*Task prompt*. In the entries that follow, the first line to write out is the one containing "O seu endereço de e-mail não será publicado.", and the last is the one containing "clara: promover ações voltadas para a". Reproduce that stretch exactly, with nothing before or after it.
━━━━━━━━━━━━━━━━━━━━
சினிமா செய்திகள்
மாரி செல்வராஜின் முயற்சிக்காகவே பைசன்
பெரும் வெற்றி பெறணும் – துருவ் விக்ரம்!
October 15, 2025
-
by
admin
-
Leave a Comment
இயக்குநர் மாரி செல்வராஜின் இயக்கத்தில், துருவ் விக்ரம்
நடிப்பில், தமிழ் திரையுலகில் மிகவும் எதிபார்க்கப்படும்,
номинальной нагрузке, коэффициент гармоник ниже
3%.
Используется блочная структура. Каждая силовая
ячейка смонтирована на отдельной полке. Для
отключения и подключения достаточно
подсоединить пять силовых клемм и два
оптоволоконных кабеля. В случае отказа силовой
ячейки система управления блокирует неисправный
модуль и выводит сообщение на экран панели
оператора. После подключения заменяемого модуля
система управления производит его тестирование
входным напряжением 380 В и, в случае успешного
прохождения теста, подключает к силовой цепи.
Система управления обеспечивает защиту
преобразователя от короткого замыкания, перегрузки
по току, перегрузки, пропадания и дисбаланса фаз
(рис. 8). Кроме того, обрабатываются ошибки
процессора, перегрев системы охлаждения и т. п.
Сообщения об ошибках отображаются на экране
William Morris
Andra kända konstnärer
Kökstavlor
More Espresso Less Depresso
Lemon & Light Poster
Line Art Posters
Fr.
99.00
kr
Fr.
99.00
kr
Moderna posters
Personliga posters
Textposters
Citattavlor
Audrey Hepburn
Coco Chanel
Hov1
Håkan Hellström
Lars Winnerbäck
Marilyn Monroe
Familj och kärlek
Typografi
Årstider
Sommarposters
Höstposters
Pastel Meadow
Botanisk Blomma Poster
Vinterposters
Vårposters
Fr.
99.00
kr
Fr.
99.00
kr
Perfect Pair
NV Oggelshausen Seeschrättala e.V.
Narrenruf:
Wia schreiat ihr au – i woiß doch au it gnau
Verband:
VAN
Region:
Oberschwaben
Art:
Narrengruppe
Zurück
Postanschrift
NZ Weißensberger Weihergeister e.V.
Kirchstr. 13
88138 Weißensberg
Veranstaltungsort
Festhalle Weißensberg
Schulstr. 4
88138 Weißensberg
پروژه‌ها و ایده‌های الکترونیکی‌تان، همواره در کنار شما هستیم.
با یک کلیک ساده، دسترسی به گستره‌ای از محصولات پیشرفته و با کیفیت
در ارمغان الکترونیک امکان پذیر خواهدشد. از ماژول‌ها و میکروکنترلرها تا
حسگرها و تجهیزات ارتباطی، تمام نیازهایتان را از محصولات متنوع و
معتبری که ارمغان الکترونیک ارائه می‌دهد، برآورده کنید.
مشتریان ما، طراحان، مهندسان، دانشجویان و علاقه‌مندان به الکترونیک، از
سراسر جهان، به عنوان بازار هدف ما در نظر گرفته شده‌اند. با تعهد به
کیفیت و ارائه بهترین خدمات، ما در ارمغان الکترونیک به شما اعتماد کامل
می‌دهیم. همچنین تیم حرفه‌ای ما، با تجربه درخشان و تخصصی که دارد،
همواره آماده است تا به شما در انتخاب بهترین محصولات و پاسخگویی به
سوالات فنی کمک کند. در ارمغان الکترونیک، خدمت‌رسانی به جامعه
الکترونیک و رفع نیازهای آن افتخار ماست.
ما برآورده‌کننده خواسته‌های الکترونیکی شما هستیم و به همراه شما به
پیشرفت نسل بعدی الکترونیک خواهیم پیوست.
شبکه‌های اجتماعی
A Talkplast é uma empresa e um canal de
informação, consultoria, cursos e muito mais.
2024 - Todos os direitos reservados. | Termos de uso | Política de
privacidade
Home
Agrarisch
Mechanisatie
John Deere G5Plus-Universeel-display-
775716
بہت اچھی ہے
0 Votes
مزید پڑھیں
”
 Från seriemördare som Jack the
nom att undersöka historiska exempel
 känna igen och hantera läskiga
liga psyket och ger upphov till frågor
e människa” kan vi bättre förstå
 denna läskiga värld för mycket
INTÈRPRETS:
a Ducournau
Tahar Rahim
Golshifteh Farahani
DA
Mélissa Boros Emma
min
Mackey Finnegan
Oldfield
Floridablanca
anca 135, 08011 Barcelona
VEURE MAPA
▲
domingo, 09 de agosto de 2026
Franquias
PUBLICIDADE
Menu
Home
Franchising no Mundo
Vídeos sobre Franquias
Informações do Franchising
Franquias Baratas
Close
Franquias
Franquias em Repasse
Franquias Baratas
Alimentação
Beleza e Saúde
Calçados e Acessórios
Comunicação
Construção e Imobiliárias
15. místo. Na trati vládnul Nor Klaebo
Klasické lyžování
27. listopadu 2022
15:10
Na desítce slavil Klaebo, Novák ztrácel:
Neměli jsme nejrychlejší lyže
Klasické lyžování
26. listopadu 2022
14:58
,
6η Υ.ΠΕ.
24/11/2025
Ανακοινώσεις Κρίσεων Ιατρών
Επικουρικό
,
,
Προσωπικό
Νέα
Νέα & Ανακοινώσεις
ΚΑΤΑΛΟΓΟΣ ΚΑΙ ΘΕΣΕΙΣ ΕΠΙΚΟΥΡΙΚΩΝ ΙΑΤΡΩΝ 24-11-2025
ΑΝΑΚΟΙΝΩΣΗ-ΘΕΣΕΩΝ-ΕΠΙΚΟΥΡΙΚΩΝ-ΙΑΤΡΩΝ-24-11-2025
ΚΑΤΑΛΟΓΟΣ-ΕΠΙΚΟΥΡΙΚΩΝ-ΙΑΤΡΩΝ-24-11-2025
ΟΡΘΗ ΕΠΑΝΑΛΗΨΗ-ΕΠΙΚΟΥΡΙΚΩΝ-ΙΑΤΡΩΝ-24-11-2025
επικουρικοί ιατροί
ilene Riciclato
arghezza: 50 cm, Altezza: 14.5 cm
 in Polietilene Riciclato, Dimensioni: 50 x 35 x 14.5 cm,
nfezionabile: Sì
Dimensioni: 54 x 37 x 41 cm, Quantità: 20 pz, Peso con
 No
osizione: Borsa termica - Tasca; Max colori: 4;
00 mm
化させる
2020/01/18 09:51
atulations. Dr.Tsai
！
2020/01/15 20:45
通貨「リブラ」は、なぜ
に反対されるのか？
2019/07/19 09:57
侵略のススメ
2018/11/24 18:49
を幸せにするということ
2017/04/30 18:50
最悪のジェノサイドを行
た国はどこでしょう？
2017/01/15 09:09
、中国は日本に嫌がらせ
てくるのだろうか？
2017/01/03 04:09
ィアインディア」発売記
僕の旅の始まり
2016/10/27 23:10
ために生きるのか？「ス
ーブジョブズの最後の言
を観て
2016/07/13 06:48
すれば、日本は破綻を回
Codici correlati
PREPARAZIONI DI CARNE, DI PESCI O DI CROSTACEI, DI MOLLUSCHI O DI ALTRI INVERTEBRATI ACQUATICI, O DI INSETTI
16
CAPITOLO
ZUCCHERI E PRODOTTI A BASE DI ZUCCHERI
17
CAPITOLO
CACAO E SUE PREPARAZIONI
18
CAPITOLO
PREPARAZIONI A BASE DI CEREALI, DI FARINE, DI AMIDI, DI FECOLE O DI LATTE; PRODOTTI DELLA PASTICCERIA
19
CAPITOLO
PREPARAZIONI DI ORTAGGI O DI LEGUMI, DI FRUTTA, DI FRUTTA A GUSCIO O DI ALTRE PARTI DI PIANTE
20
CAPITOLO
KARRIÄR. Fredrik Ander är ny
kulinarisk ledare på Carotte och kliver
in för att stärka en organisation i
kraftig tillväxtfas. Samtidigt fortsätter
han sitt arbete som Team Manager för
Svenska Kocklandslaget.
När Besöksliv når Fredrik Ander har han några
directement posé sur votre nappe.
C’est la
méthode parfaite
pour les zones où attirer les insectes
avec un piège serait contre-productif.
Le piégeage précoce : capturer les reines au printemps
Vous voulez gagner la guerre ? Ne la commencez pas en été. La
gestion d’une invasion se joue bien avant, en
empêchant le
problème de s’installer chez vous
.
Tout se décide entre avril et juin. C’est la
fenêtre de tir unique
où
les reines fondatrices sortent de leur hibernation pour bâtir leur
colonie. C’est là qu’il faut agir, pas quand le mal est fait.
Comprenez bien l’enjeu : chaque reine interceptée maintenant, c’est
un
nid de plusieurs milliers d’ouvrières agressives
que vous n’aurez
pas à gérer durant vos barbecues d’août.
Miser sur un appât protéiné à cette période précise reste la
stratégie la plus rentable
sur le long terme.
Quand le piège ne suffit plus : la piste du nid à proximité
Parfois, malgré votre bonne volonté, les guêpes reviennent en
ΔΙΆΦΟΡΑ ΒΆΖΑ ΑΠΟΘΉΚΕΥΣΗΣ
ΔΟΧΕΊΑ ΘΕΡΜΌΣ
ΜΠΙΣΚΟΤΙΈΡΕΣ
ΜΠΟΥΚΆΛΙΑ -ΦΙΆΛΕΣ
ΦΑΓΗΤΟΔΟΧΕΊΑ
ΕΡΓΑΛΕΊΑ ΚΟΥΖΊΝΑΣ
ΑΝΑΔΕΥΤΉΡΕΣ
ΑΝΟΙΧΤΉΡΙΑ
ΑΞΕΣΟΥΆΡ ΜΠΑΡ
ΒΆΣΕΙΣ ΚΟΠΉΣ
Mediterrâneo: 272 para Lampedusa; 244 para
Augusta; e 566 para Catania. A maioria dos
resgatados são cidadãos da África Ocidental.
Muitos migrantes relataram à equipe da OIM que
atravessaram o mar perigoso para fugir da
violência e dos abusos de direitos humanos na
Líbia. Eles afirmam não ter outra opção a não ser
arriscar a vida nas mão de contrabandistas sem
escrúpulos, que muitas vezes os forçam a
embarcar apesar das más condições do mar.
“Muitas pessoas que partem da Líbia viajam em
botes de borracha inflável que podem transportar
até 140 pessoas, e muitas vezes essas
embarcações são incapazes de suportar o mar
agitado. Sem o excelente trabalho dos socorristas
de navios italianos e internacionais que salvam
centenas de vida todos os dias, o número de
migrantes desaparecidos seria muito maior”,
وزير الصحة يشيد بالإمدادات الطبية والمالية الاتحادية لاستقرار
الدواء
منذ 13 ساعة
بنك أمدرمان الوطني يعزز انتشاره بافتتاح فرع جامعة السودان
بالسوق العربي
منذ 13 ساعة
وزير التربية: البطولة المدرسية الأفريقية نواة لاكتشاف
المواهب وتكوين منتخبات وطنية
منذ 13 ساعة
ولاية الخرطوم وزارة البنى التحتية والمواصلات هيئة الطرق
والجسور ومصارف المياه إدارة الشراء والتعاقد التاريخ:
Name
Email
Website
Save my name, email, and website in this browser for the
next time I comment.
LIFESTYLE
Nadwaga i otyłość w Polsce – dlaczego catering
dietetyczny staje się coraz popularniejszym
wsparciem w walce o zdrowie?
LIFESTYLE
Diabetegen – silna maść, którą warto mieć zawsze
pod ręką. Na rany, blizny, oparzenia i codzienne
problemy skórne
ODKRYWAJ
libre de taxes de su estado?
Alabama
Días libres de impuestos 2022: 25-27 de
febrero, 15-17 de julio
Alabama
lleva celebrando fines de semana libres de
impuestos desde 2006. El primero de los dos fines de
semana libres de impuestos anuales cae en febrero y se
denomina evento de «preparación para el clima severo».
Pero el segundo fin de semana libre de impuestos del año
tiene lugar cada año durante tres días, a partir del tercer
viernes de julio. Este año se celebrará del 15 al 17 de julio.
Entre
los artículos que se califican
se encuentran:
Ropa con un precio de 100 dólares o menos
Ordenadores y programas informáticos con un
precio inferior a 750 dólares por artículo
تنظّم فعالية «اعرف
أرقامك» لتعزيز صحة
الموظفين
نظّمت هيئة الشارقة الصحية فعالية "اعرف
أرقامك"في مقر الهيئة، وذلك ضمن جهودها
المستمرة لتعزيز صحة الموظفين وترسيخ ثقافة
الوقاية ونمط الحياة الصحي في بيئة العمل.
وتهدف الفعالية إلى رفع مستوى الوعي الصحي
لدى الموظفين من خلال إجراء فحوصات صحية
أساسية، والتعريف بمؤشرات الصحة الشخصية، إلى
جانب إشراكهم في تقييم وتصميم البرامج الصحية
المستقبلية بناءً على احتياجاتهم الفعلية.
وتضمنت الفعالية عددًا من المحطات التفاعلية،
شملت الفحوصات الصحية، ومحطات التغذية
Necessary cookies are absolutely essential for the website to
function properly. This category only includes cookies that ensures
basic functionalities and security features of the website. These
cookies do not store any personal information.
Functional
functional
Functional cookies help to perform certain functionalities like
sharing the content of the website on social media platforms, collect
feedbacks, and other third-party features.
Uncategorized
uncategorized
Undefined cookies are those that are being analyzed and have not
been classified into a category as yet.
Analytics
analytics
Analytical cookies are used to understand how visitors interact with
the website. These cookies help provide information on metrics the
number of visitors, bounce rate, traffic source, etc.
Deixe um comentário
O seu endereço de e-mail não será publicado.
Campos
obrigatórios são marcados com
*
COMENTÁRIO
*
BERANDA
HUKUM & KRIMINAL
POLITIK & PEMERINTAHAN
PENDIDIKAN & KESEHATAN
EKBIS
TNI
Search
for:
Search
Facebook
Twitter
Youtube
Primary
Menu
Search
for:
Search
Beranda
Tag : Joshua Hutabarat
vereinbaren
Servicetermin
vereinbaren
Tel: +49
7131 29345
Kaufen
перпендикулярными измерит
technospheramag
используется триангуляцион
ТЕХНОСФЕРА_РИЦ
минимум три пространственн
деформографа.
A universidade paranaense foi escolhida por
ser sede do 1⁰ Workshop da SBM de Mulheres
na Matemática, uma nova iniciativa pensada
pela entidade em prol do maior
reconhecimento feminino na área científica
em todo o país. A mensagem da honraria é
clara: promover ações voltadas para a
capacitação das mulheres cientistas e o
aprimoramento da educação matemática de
━━━━━━━━━━━━━━━━━━━━
*Exercise result*.
O seu endereço de e-mail não será publicado.
Campos
obrigatórios são marcados com
*
COMENTÁRIO
*
BERANDA
HUKUM & KRIMINAL
POLITIK & PEMERINTAHAN
PENDIDIKAN & KESEHATAN
EKBIS
TNI
Search
for:
Search
Facebook
Twitter
Youtube
Primary
Menu
Search
for:
Search
Beranda
Tag : Joshua Hutabarat
vereinbaren
Servicetermin
vereinbaren
Tel: +49
7131 29345
Kaufen
перпендикулярными измерит
technospheramag
используется триангуляцион
ТЕХНОСФЕРА_РИЦ
минимум три пространственн
деформографа.
A universidade paranaense foi escolhida por
ser sede do 1⁰ Workshop da SBM de Mulheres
na Matemática, uma nova iniciativa pensada
pela entidade em prol do maior
reconhecimento feminino na área científica
em todo o país. A mensagem da honraria é
clara: promover ações voltadas para a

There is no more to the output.